Page excerpt:
Dunce. Noun. An individual slow at learning. A stupid person.
Reminds me of this cartoonish image of a boy, at once presumed disobedient or lacking in intellect, a bully for the most part, sitting in a corner while wearing a pointy hat resembling the Ku Klux Clan’s. On that hat is painted the word “dunce”.
As a boy, I had my share of being forced to stand in a corner. Hell, not as punishment for being stupid or slow. On the contrary, for being too cocky, thinking I could take on my parents, uncles and aunts, and my elder cousins in adult conversation.
As a child I have been a voracious reader. I never outgrew the habit. It’s safe to say I had more “marbles” than the average kid my age. Furthermore, I loved listening to how adults debate. I would literally sit at their feet and listen until I fell asleep.
I have been told time and again in my youth never to intrude in adult conversation. It’s an unwritten policy in my family. It was only right, I guess, to know my place. Having an eight-year-old comment on martial law atrocities and New Society thieve-onomics may not sit well with some family members who worked for Marcos back then.
What’s more, I couldn’t have probably understood the intricacies of armed revolution, as my rebel father explained it to his “comrades” (although he admitted later on that he wasn’t a communist) even if I tried. I couldn’t understand it today even after 35 years of being a writer and editor.

Extracted records

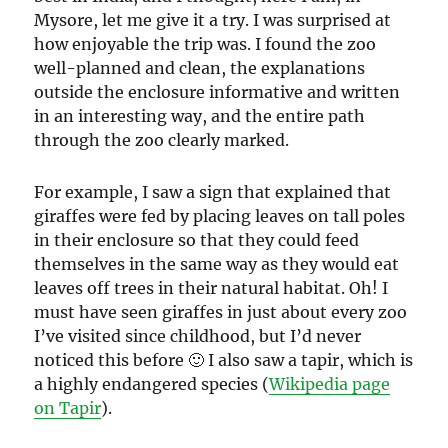
Mysore, let me give it a try. I was surprised at
how enjoyable the trip was. I found the zoo
well-planned and clean, the explanations
outside the enclosure informative and written
in an interesting way, and the entire path
through the zoo clearly marked.
For example, I saw a sign that explained that
giraffes were fed by placing leaves on tall poles
in their enclosure so that they could feed
themselves in the same way as they would eat
leaves off trees in their natural habitat. Oh! I
must have seen giraffes in just about every zoo
I’ve visited since childhood, but I’d never
noticed this before 🙂 I also saw a tapir, which is
a highly endangered species (
Wikipedia page
on Tapir
).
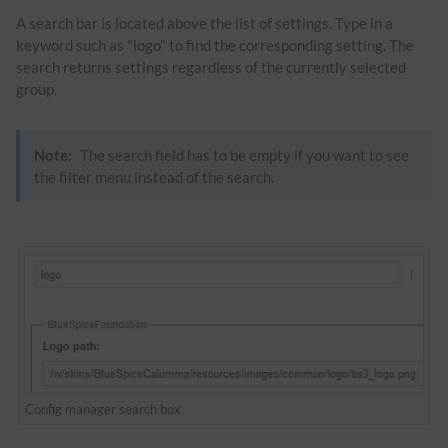
A search bar is located above the list of settings. Type in a
keyword such as "logo" to find the corresponding setting. The
search returns settings regardless of the currently selected
group.
Note:
The search field has to be empty if you want to see
the filter menu instead of the search.
Config manager search box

Task objective:
In the essay about being called a dunce, how many years has the writer spent as a writer and editor?

Answer:
35 years.